[[ PROVIDED DATA, beginning ]]

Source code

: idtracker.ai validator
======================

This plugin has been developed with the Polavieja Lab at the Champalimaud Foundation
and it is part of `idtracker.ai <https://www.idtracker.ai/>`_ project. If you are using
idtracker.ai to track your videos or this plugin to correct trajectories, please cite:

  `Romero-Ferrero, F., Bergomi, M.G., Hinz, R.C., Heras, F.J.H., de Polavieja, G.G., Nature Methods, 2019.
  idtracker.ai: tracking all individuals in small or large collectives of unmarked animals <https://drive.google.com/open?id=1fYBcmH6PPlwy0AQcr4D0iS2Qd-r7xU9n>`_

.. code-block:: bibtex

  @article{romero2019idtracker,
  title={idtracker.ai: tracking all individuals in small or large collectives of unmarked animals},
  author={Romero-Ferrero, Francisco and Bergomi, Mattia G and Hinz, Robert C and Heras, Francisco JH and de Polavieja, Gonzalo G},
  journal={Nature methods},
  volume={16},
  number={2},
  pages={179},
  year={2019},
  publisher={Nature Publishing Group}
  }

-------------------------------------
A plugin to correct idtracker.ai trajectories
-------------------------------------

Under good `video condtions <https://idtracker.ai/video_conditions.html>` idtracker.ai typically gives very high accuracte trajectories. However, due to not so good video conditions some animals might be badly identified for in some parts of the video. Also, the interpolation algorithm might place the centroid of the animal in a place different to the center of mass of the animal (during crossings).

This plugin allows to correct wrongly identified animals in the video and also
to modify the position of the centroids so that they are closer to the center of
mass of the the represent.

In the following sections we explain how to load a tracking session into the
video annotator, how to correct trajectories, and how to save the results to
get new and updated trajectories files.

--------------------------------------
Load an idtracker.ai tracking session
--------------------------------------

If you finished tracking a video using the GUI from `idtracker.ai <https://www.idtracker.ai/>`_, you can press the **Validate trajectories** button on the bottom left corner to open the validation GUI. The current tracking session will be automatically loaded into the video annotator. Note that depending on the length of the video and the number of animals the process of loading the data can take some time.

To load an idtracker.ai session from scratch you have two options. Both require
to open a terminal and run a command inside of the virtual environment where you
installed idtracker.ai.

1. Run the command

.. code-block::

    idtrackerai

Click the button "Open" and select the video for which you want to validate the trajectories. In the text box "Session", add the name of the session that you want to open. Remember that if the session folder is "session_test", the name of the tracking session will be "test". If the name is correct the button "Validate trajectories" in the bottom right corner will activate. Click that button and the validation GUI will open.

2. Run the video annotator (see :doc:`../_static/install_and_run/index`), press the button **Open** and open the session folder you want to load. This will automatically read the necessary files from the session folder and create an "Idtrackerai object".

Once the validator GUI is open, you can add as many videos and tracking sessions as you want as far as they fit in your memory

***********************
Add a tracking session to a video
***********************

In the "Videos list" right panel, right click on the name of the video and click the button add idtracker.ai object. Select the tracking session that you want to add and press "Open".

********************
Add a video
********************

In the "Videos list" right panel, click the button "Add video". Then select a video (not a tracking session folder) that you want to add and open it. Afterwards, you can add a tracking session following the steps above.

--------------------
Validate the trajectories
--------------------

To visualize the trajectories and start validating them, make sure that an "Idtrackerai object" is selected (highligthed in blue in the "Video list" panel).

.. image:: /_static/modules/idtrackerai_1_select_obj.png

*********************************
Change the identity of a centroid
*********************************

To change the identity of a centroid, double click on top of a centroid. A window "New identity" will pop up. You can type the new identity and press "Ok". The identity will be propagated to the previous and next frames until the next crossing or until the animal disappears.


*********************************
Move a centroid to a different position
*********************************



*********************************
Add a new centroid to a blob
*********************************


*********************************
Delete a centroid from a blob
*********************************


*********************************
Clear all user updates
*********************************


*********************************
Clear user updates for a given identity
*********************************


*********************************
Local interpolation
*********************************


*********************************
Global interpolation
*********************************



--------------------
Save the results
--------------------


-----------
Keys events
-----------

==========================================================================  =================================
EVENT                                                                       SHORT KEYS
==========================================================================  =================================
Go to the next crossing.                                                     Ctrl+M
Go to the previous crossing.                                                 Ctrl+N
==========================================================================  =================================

[[ PROVIDED DATA, end ]]

Transcribe the listing above verbatim.

(TASK RESULT):
Source code

: idtracker.ai validator
======================

This plugin has been developed with the Polavieja Lab at the Champalimaud Foundation
and it is part of `idtracker.ai <https://www.idtracker.ai/>`_ project. If you are using
idtracker.ai to track your videos or this plugin to correct trajectories, please cite:

  `Romero-Ferrero, F., Bergomi, M.G., Hinz, R.C., Heras, F.J.H., de Polavieja, G.G., Nature Methods, 2019.
  idtracker.ai: tracking all individuals in small or large collectives of unmarked animals <https://drive.google.com/open?id=1fYBcmH6PPlwy0AQcr4D0iS2Qd-r7xU9n>`_

.. code-block:: bibtex

  @article{romero2019idtracker,
  title={idtracker.ai: tracking all individuals in small or large collectives of unmarked animals},
  author={Romero-Ferrero, Francisco and Bergomi, Mattia G and Hinz, Robert C and Heras, Francisco JH and de Polavieja, Gonzalo G},
  journal={Nature methods},
  volume={16},
  number={2},
  pages={179},
  year={2019},
  publisher={Nature Publishing Group}
  }

-------------------------------------
A plugin to correct idtracker.ai trajectories
-------------------------------------

Under good `video condtions <https://idtracker.ai/video_conditions.html>` idtracker.ai typically gives very high accuracte trajectories. However, due to not so good video conditions some animals might be badly identified for in some parts of the video. Also, the interpolation algorithm might place the centroid of the animal in a place different to the center of mass of the animal (during crossings).

This plugin allows to correct wrongly identified animals in the video and also
to modify the position of the centroids so that they are closer to the center of
mass of the the represent.

In the following sections we explain how to load a tracking session into the
video annotator, how to correct trajectories, and how to save the results to
get new and updated trajectories files.

--------------------------------------
Load an idtracker.ai tracking session
--------------------------------------

If you finished tracking a video using the GUI from `idtracker.ai <https://www.idtracker.ai/>`_, you can press the **Validate trajectories** button on the bottom left corner to open the validation GUI. The current tracking session will be automatically loaded into the video annotator. Note that depending on the length of the video and the number of animals the process of loading the data can take some time.

To load an idtracker.ai session from scratch you have two options. Both require
to open a terminal and run a command inside of the virtual environment where you
installed idtracker.ai.

1. Run the command

.. code-block::

    idtrackerai

Click the button "Open" and select the video for which you want to validate the trajectories. In the text box "Session", add the name of the session that you want to open. Remember that if the session folder is "session_test", the name of the tracking session will be "test". If the name is correct the button "Validate trajectories" in the bottom right corner will activate. Click that button and the validation GUI will open.

2. Run the video annotator (see :doc:`../_static/install_and_run/index`), press the button **Open** and open the session folder you want to load. This will automatically read the necessary files from the session folder and create an "Idtrackerai object".

Once the validator GUI is open, you can add as many videos and tracking sessions as you want as far as they fit in your memory

***********************
Add a tracking session to a video
***********************

In the "Videos list" right panel, right click on the name of the video and click the button add idtracker.ai object. Select the tracking session that you want to add and press "Open".

********************
Add a video
********************

In the "Videos list" right panel, click the button "Add video". Then select a video (not a tracking session folder) that you want to add and open it. Afterwards, you can add a tracking session following the steps above.

--------------------
Validate the trajectories
--------------------

To visualize the trajectories and start validating them, make sure that an "Idtrackerai object" is selected (highligthed in blue in the "Video list" panel).

.. image:: /_static/modules/idtrackerai_1_select_obj.png

*********************************
Change the identity of a centroid
*********************************

To change the identity of a centroid, double click on top of a centroid. A window "New identity" will pop up. You can type the new identity and press "Ok". The identity will be propagated to the previous and next frames until the next crossing or until the animal disappears.


*********************************
Move a centroid to a different position
*********************************



*********************************
Add a new centroid to a blob
*********************************


*********************************
Delete a centroid from a blob
*********************************


*********************************
Clear all user updates
*********************************


*********************************
Clear user updates for a given identity
*********************************


*********************************
Local interpolation
*********************************


*********************************
Global interpolation
*********************************



--------------------
Save the results
--------------------


-----------
Keys events
-----------

==========================================================================  =================================
EVENT                                                                       SHORT KEYS
==========================================================================  =================================
Go to the next crossing.                                                     Ctrl+M
Go to the previous crossing.                                                 Ctrl+N
==========================================================================  =================================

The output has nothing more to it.